=== DATA RECORDS ===
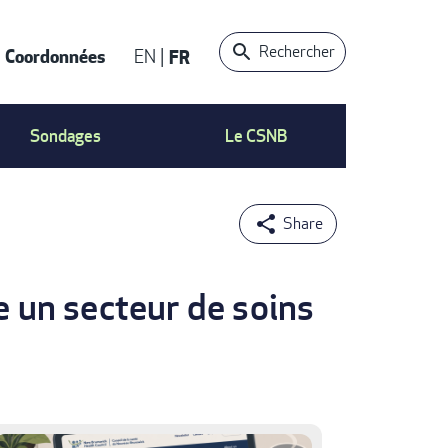
Rechercher
Coordonnées
EN
FR
t
Sondages
Le CSNB
e un secteur de soins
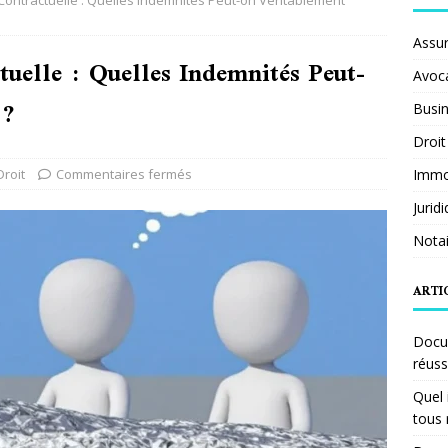
Contractuelle : Quelles Indemnités Peut-on Véritablement
Assu
tuelle : Quelles Indemnités Peut-
Avoc
 ?
Busi
Droit
Droit
Commentaires fermés
Immob
Jurid
Notai
ARTI
Docum
réuss
Quel 
tous 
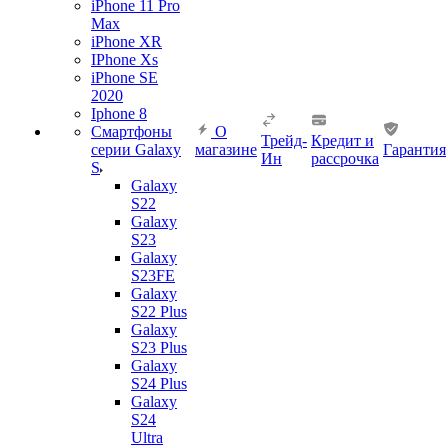
iPhone 11 Pro
Max
iPhone XR
IPhone Xs
iPhone SE
2020
Iphone 8
Смартфоны
О
Трейд-
Кредит и
серии Galaxy
магазине
Гарантия
Ин
рассрочка
S
Galaxy
S22
Galaxy
S23
Galaxy
S23FE
Galaxy
S22 Plus
Galaxy
S23 Plus
Galaxy
S24 Plus
Galaxy
S24
Ultra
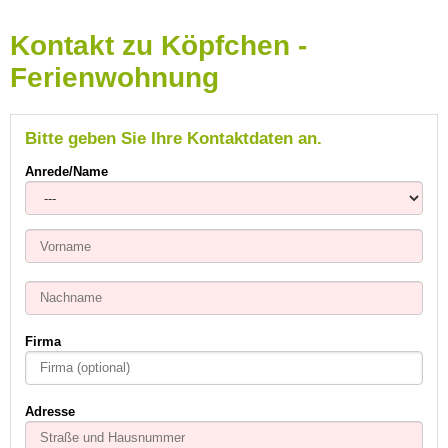
Kontakt zu Köpfchen -
Ferienwohnung
Bitte geben Sie Ihre Kontaktdaten an.
Anrede/Name
Firma
Adresse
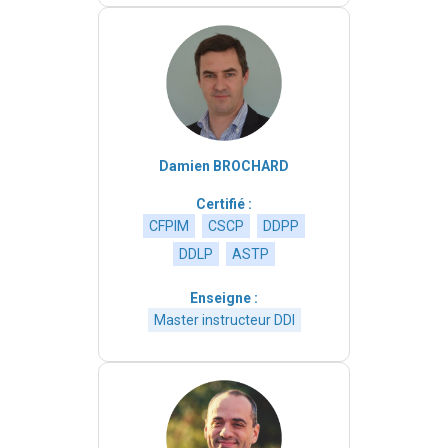
Damien BROCHARD
Certifié :
CFPIM
CSCP
DDPP
DDLP
ASTP
Enseigne :
Master instructeur DDI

=== EXERCISE PROMPT ===
Reproduce the text of all the material with "GALAXY" substituted for every "Galaxy" and nothing else altered. Leave out the pictures.

=== EXPECTED ANSWER ===
Rechercher
Coordonnées
EN
FR
t
Sondages
Le CSNB
e un secteur de soins
Contractuelle : Quelles Indemnités Peut-on Véritablement
Assu
tuelle : Quelles Indemnités Peut-
Avoc
 ?
Busi
Droit
Droit
Commentaires fermés
Immob
Jurid
Notai
ARTI
Docum
réuss
Quel 
tous 
iPhone 11 Pro
Max
iPhone XR
IPhone Xs
iPhone SE
2020
Iphone 8
Смартфоны
О
Трейд-
Кредит и
серии GALAXY
магазине
Гарантия
Ин
рассрочка
S
GALAXY
S22
GALAXY
S23
GALAXY
S23FE
GALAXY
S22 Plus
GALAXY
S23 Plus
GALAXY
S24 Plus
GALAXY
S24
Ultra
Kontakt zu Köpfchen -
Ferienwohnung
Bitte geben Sie Ihre Kontaktdaten an.
Anrede/Name
Firma
Adresse
Damien BROCHARD
Certifié :
CFPIM
CSCP
DDPP
DDLP
ASTP
Enseigne :
Master instructeur DDI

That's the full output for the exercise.